** TEXT SHOWN follows **

Several variables were significantly associated with inducibility by univariate analysis (Table 2). The time from most recent myocardial infarction was significantly longer in patients with inducible ventricular tachycardia. No outcome of exercise tests including symptoms, ECG evidence of ischemia, or reversible thallium defects were associated with inducible ventricular tachycardia (Figure 1). However, markers of extensive myocardial infarction, such as increasing numbers of fixed thallium defects (Figure 1) and the presence of dyskinesis, were associated with inducible ventricular tachycardia. The left ventricular ejection fraction did not distinguish patients with inducible sustained ventricular tachycardia. After accounting for the predictive information in history of myocardial infarction, a history of congestive heart failure 48 hours and ventricular tachyarrhythmias occurring 48 hours after the onset of infarction were also associated with inducible tachycardia (Figure 2). Infarct location was not independently associated with inducible tachycardia.

View this table: [in this window] [in a new window]   Table 2. Demographic and Clinical Characteristics Associated With Inducible VT: Univariate Analysis

View larger version (16K): [in this window] [in a new window]   Figure 1. Relation between inducible monomorphic sustained ventricular tachycardia and thallium defects. Number of fixed defects correlated with inducible ventricular tachycardia. There was no correlation between the number of reversible defects and inducible tachycardia.

View larger version (14K): [in this window] [in a new window]   Figure 2. Relation between inducible monomorphic sustained ventricular tachycardia and complications of acute myocardial infarction. Congestive heart failure (CHF) occurring 48 hours after onset of infarction and sustained ventricular tachycardia or fibrillation (VT/VF) or nonsustained VT occurring within 48 hours of onset of infarction were associated with inducible tachycardia.

The relation between inducibility, extent of coronary disease, and prior bypass grafting (CABG) was complex. When all 1450 patients with data on coronary artery anatomy and history of CABG were examined, a nonsignificant trend toward a higher frequency of inducible ventricular tachycardia with increasing disease severity was observed (Table 3). We then examined the relation between coronary anatomy and inducibility, controlling for prior CABG. There are clear trends to increased frequencies of inducible tachycardia with increasing severity of coronary disease, both in patients with and those without prior CABG. Furthermore, the reduced frequency of inducible tachycardia in patients with prior CABG is more evident for each degree of coronary artery disease.

View this table: [in this window] [in a new window]   Table 3. Relation of Inducible Ventricular Tachycardia to Extent of Coronary Artery Disease and Prior CABG

To evaluate these relations further, we examined them only in patients with a history of prior myocardial infarction. Analyzed in this manner, a history of prior thrombolytic therapy and performance of an exercise test were no longer significantly associated with inducible ventricular tachycardia. The other variables in Table 2 retained their statistically significant relations with inducible ventricular tachycardia.

** End of TEXT SHOWN **

### TASKS
**1)** Answer these questions from the text on inducible ventricular tachycardia.
(a) Did the left ventricular ejection fraction distinguish patients with inducible sustained ventricular tachycardia?
(b) How many patients with data on coronary artery anatomy and history of CABG were examined?
(c) When only patients with a history of prior myocardial infarction were analyzed, which two factors were no longer significantly associated with inducible ventricular tachycardia?
**2)** Pick up the text on inducible ventricular tachycardia after its final sentence and carry it forward in the same formal style.

** THE DATA follows **

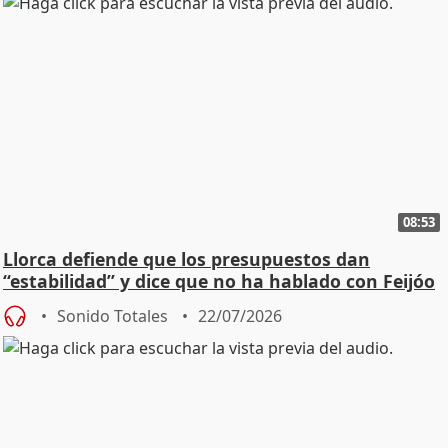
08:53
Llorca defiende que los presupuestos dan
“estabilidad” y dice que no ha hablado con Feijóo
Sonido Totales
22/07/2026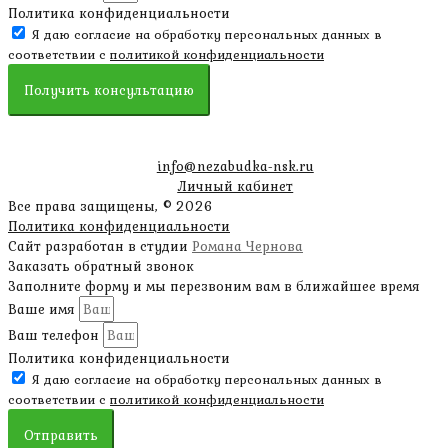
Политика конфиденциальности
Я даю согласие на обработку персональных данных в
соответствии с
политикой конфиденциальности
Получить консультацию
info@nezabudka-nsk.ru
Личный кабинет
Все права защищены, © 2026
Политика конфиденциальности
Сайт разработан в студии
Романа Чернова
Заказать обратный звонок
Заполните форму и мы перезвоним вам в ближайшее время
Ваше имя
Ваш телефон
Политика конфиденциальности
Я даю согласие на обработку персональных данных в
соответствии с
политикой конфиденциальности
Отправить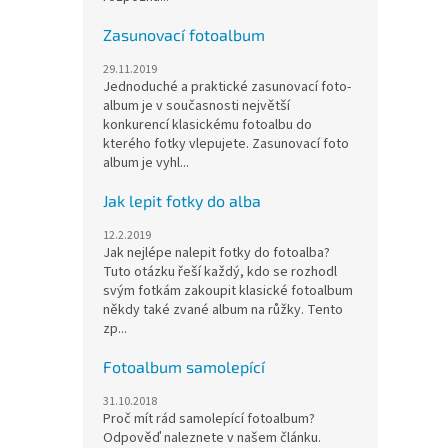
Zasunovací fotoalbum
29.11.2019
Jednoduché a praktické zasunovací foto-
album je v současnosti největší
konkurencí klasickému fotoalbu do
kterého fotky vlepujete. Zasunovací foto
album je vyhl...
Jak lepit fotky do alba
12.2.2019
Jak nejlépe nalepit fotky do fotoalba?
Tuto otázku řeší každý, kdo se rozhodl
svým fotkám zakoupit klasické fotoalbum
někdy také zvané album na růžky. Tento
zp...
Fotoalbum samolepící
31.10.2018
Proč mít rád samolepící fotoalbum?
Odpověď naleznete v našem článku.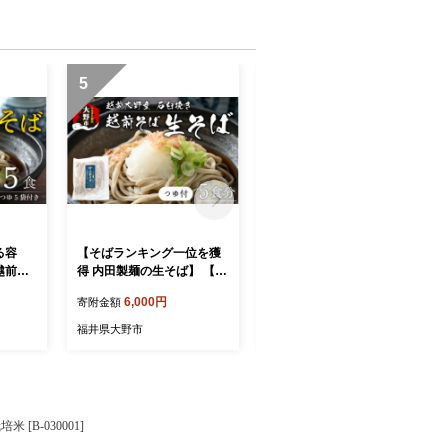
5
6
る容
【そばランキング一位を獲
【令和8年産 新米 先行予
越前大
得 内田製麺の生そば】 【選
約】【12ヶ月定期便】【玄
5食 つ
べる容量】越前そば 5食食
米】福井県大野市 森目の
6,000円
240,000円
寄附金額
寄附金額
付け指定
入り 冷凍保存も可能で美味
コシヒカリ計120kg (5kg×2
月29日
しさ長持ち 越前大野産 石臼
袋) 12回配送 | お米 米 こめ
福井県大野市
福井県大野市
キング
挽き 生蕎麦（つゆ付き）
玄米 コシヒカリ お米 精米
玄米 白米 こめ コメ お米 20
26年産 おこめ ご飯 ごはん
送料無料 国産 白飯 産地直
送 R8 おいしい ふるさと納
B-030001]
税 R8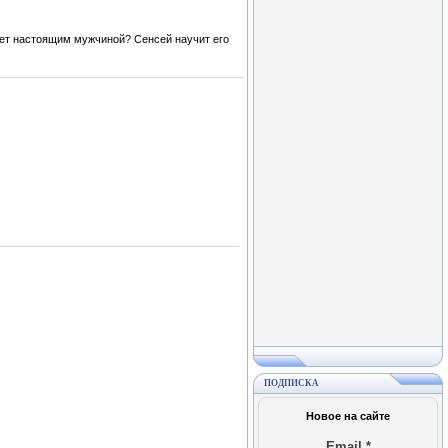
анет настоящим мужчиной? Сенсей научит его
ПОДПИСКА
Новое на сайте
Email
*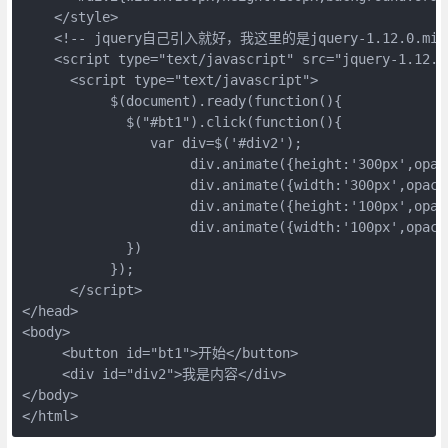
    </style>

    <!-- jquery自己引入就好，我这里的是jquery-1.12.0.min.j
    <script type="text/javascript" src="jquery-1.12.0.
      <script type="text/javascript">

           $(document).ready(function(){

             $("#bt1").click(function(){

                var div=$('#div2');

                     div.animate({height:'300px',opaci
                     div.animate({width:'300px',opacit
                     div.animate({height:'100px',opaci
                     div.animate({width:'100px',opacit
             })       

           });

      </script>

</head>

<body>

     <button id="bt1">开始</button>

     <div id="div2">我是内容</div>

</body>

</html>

** End of THE DATA **

### WRITTEN ANSWERS
**1)**
(a) No, it did not distinguish them.
(b) 1450 patients.
(c) A history of prior thrombolytic therapy and performance of an exercise test.

**2)**
Although the univariate analyses revealed factors associated significantly with inducible tachycardia, differences in the rate of inducibility across the levels of any individual factor were not sufficiently pronounced to predict accurately which patients would have inducible tachycardia. To determine which of the characteristics analyzed represent independent predictors of inducible sustained monomorphic ventricular tachycardia, we constructed several multivariable logistic regression models (Table 4). The higher likelihood of inducibility in patients with a history of recent angina and more severe coronary disease and the lower likelihood of inducibility in women and in patients with prior CABG were all independently significant. In addition to the models shown in Table 4, an analysis was performed in which the number of fixed defects on thallium imaging was considered jointly with the variables in model 3. Although inclusion of the thallium data reduced the number of patients to less than one third of the overall population, in patients in whom this information was available, the number of fixed defects was a significant predictor of inducibility (²=4.0, P=0.045). However, with ROC areas ranging from only 0.60 to 0.70 for all the models, no combination of clinical variables was found that could discriminate between patients with or those without inducible monomorphic ventricular tachycardia with a high degree of accuracy.

We repeated the analyses noted above, including all patients with randomizable ventricular tachycardias (ie, both the 549 patients with monomorphic and 63 with polymorphic sustained ventricular tachycardias) as the end point. The results of this analysis did not differ from that with inducible monomorphic ventricular tachycardia used as the end point. We performed an analysis considering the 149 patients with inducible sustained monomorphic tachycardia having a cycle length 230 ms as noninducible. The only change was that ß-adrenergic–blocking agent use was no longer associated with inducibility.

	Discussion

Top Abstract Introduction Methods Results Discussion Appendix 1 References

 
Our major finding is that clinical variables have limited utility to guide clinical decisions regarding the use of electrophysiological testing for risk stratification in the study population. The analysis does demonstrate a number of clinical characteristics that are statistically associated with inducible sustained ventricular tachycardia. However, the relations noted are not distinct enough to predict accurately patients with and patients without inducible ventricular tachycardia.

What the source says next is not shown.